The Focus Features movie doesn’t pull any punches in depicting difficult scenes of torture and violence against inmates, but the set used is a reimagining that is based on what Isaac’s character, William Tell, remembers of his experience there, rather than the actual building.
“By using this set, we were able to get into a distorted memory of what remains,” said Schrader, speaking at a Thursday press conference at the Venice Film Festival. “I’m sure for these U.S. soldiers who were at the airport in the last 10 days, they are going to have some memories and we’re going to be hearing about them for next 10 to 20 years.”
“Abu Ghraib doesn’t look like that,” said Schrader. “We created a maze that you wander in and out of. Right from the get-go, someone said, ‘It’s not Abu Ghraib,’ and they’re right, it’s not, it’s a set from [the character’s] mind.” The director noted that the production didn’t “have the time or money to do justice” to the real Abu Ghraib.
Schrader was philosophical about the U.S. exodus from Afghanistan, declaring that it was “a long time coming.”
“It shouldn’t be a surprise that our exceptionalism in the world really wasn’t that exceptional,” he shrugged. “But the moment you start saying a film is about these kinds of things, you lose your anchor.”
Schrader, who seemed reluctant to be drawn on the larger political context, diplomatically added that you “can’t get too hung up on making a big statement.
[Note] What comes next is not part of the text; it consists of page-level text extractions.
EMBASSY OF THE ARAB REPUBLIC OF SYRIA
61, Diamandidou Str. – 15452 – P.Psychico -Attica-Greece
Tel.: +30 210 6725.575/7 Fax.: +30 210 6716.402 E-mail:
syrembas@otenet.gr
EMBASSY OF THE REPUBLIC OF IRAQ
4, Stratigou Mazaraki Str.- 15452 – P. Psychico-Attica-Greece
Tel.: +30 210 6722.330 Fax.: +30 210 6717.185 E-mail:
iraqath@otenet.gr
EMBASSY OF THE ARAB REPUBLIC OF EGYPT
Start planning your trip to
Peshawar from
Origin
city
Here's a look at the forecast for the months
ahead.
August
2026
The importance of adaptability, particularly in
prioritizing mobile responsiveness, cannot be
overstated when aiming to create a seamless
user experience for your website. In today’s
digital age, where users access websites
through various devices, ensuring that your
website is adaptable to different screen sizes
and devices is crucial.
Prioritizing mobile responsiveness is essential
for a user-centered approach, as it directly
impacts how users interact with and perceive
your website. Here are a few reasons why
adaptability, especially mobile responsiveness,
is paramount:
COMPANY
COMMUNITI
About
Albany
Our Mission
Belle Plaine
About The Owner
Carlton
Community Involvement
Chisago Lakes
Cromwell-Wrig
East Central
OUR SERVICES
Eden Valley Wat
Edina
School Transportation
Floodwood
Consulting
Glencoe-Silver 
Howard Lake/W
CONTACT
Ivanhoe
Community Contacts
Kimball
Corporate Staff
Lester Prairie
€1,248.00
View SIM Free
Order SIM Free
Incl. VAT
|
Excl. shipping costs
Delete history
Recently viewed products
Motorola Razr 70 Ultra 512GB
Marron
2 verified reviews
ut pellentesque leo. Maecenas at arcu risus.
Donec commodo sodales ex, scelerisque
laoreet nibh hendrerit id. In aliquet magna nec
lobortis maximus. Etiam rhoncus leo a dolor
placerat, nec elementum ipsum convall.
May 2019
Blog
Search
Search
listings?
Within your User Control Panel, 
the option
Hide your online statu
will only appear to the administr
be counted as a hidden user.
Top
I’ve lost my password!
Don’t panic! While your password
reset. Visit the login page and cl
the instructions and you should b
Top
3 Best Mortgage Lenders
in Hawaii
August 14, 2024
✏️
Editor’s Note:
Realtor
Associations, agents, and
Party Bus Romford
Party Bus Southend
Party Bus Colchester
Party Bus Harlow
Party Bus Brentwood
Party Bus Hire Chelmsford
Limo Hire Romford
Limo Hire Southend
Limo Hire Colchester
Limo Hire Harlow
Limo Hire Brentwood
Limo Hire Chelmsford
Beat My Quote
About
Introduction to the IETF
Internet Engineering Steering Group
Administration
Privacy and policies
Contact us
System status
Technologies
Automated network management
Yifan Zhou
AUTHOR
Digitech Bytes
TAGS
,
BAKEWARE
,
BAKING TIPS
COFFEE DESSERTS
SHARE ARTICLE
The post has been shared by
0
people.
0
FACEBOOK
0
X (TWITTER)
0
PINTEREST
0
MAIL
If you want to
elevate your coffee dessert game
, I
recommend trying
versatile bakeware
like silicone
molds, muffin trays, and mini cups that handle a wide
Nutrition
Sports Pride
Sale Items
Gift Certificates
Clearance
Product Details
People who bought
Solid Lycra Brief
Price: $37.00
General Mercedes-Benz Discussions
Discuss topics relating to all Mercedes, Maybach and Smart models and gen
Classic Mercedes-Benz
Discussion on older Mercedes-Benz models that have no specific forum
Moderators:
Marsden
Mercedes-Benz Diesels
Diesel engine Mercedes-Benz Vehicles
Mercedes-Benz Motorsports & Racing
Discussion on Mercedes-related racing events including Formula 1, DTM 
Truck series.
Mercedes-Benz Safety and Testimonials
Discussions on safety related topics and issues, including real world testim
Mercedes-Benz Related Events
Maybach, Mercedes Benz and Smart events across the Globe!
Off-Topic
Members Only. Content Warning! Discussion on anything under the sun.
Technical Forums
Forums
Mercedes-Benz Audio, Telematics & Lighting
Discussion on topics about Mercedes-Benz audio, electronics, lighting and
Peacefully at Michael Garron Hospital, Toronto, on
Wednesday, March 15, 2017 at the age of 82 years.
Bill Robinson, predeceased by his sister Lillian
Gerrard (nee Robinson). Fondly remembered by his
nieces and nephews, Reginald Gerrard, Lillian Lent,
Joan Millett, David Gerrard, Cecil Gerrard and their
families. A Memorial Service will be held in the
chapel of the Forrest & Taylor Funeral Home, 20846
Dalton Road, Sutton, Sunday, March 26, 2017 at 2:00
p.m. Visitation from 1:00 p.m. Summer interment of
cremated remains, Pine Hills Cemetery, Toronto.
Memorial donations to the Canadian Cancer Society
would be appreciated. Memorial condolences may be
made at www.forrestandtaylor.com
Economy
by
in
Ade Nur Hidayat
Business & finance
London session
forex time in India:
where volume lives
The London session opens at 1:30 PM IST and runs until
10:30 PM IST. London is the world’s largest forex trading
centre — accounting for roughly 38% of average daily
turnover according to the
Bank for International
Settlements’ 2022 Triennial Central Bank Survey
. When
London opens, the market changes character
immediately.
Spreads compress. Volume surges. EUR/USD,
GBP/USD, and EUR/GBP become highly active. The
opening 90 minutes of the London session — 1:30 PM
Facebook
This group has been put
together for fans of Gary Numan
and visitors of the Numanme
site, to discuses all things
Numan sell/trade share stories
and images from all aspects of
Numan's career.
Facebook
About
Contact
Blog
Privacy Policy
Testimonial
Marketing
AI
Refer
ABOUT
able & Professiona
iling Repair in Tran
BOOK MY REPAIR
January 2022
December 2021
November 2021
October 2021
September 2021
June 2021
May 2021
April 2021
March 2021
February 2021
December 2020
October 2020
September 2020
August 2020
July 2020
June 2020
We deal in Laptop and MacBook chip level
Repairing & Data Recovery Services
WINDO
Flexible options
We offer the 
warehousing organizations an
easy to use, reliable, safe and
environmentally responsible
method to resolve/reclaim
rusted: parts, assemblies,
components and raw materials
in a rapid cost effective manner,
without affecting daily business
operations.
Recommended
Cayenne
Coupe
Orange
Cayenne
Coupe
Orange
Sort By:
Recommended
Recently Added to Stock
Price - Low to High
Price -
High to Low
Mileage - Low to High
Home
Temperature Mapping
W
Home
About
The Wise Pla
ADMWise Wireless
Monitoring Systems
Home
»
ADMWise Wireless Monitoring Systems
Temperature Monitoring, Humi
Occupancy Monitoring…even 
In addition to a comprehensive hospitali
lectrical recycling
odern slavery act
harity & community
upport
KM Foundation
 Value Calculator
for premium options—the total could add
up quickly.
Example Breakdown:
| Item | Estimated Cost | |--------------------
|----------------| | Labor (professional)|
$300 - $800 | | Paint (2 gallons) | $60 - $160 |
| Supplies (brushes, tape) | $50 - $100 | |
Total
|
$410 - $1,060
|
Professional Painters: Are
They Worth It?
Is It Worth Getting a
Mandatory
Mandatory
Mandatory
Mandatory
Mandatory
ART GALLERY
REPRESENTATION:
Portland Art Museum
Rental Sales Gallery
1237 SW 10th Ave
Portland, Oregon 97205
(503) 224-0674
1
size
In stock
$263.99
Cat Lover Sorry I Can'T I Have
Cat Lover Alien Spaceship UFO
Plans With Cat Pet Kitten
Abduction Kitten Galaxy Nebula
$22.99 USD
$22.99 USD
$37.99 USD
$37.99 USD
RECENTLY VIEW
Make a small statement, let others make big statement.”
Asked by Variety about his own experience shooting some of the film’s trickier scenes from the reimagined Abu Ghraib, Isaac said he kept photos in his trailer of the real prison, which he would often use as a reference point for “how all of us felt when we saw those pictures, the disgust and shame of seeing that,” he said.
“But in those scenes, I wasn’t supposed to be understanding that shame, I thought I was doing something for my country.”
The actor, who stars in two other projects at Venice, Denis Villeneuve’s “Dune” and HBO series “Scenes From a Marriage,” also noted that the torture scenes were “all done in a safe way.” A distressingly long take that shows various acts of torture and intimidation carried out includes a dog barking aggressively just a foot away from a crouching inmate. “That dog was chained to a [post],” explained Isaac.